● **DATA UNDER STUDY**
|---|
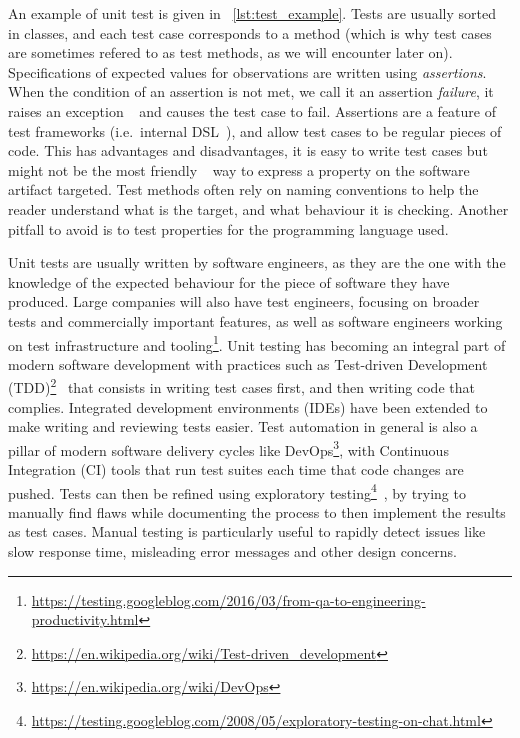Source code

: \documentclass[a4paper,11pt]{sdm_internship}
\newcommand{\rephrase}[1]{\colorbox{BlueViolet!60}{\textcolor{white}{\textbf{$\sim$#1}}}}
\theoremstyle{definition}
\begin{document}
An example of unit test is given in \listingname~\ref{lst:test_example}.
Tests are usually sorted in classes, and each test case corresponds to a method (which is why test cases are sometimes refered to as test methods, as we will encounter later on).
Specifications of expected values for observations are written using \emph{assertions}.
When the condition of an assertion is not met, we call it an assertion \emph{failure}, it raises an exception\rephrase{} and causes the test case to fail.
Assertions are a feature of test frameworks (i.e.\ internal DSL~\cite{fowler2010domain}), and allow test cases to be regular pieces of code.
This has advantages and disadvantages, it is easy to write test cases but might not be the most friendly\rephrase{} way to express a property on the software artifact targeted.
Test methods often rely on naming conventions to help the reader understand what is the target, and what behaviour it is checking.
Another pitfall to avoid is to test properties for the programming language used.

Unit tests are usually written by software engineers, as they are the one with the knowledge of the expected behaviour for the piece of software they have produced.
Large companies will also have test engineers, focusing on broader tests and commercially important features, as well as software engineers working on test infrastructure and tooling\footnote{\url{https://testing.googleblog.com/2016/03/from-qa-to-engineering-productivity.html}}.
Unit testing has becoming an integral part of modern software development with practices such as Test-driven Development (TDD)\footnote{\url{https://en.wikipedia.org/wiki/Test-driven_development}}~\cite{beck2003test} that consists in writing test cases first, and then writing code that complies.
Integrated development environments (IDEs) have been extended to make writing and reviewing tests easier.
Test automation in general is also a pillar of modern software delivery cycles like DevOps\footnote{\url{https://en.wikipedia.org/wiki/DevOps}}, with Continuous Integration (CI) tools that run test suites each time that code changes are pushed.
Tests can then be refined using exploratory testing\footnote{\url{https://testing.googleblog.com/2008/05/exploratory-testing-on-chat.html}}~\cite{kaner2000testing}, by trying to manually find flaws while documenting the process to then implement the results as test cases.
Manual testing is particularly useful to rapidly detect issues like slow response time, misleading error messages and other design concerns.
\end{document}
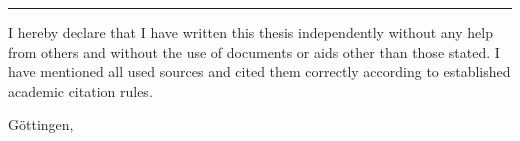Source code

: \thispagestyle{empty}

\null
\vspace{16.5cm}

\rule{\textwidth}{0.4pt}

I hereby declare that I have written this thesis independently without any help from others and without the use of documents or aids other than those stated. I have mentioned all used sources and cited them correctly according to established academic citation rules.

\vspace{0.2cm}

Göttingen, \mysubmissiondate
|---|
● **ASSIGNMENT**
If a picture appears among the entries, omit it and reproduce everything else exactly.

● **ANSWER FOR THIS EXERCISE**
Source code

: \documentclass[a4paper,11pt]{sdm_internship}
\newcommand{\rephrase}[1]{\colorbox{BlueViolet!60}{\textcolor{white}{\textbf{$\sim$#1}}}}
\theoremstyle{definition}
\begin{document}
An example of unit test is given in \listingname~\ref{lst:test_example}.
Tests are usually sorted in classes, and each test case corresponds to a method (which is why test cases are sometimes refered to as test methods, as we will encounter later on).
Specifications of expected values for observations are written using \emph{assertions}.
When the condition of an assertion is not met, we call it an assertion \emph{failure}, it raises an exception\rephrase{} and causes the test case to fail.
Assertions are a feature of test frameworks (i.e.\ internal DSL~\cite{fowler2010domain}), and allow test cases to be regular pieces of code.
This has advantages and disadvantages, it is easy to write test cases but might not be the most friendly\rephrase{} way to express a property on the software artifact targeted.
Test methods often rely on naming conventions to help the reader understand what is the target, and what behaviour it is checking.
Another pitfall to avoid is to test properties for the programming language used.

Unit tests are usually written by software engineers, as they are the one with the knowledge of the expected behaviour for the piece of software they have produced.
Large companies will also have test engineers, focusing on broader tests and commercially important features, as well as software engineers working on test infrastructure and tooling\footnote{\url{https://testing.googleblog.com/2016/03/from-qa-to-engineering-productivity.html}}.
Unit testing has becoming an integral part of modern software development with practices such as Test-driven Development (TDD)\footnote{\url{https://en.wikipedia.org/wiki/Test-driven_development}}~\cite{beck2003test} that consists in writing test cases first, and then writing code that complies.
Integrated development environments (IDEs) have been extended to make writing and reviewing tests easier.
Test automation in general is also a pillar of modern software delivery cycles like DevOps\footnote{\url{https://en.wikipedia.org/wiki/DevOps}}, with Continuous Integration (CI) tools that run test suites each time that code changes are pushed.
Tests can then be refined using exploratory testing\footnote{\url{https://testing.googleblog.com/2008/05/exploratory-testing-on-chat.html}}~\cite{kaner2000testing}, by trying to manually find flaws while documenting the process to then implement the results as test cases.
Manual testing is particularly useful to rapidly detect issues like slow response time, misleading error messages and other design concerns.
\end{document}
Source code

: \thispagestyle{empty}

\null
\vspace{16.5cm}

\rule{\textwidth}{0.4pt}

I hereby declare that I have written this thesis independently without any help from others and without the use of documents or aids other than those stated. I have mentioned all used sources and cited them correctly according to established academic citation rules.

\vspace{0.2cm}

Göttingen, \mysubmissiondate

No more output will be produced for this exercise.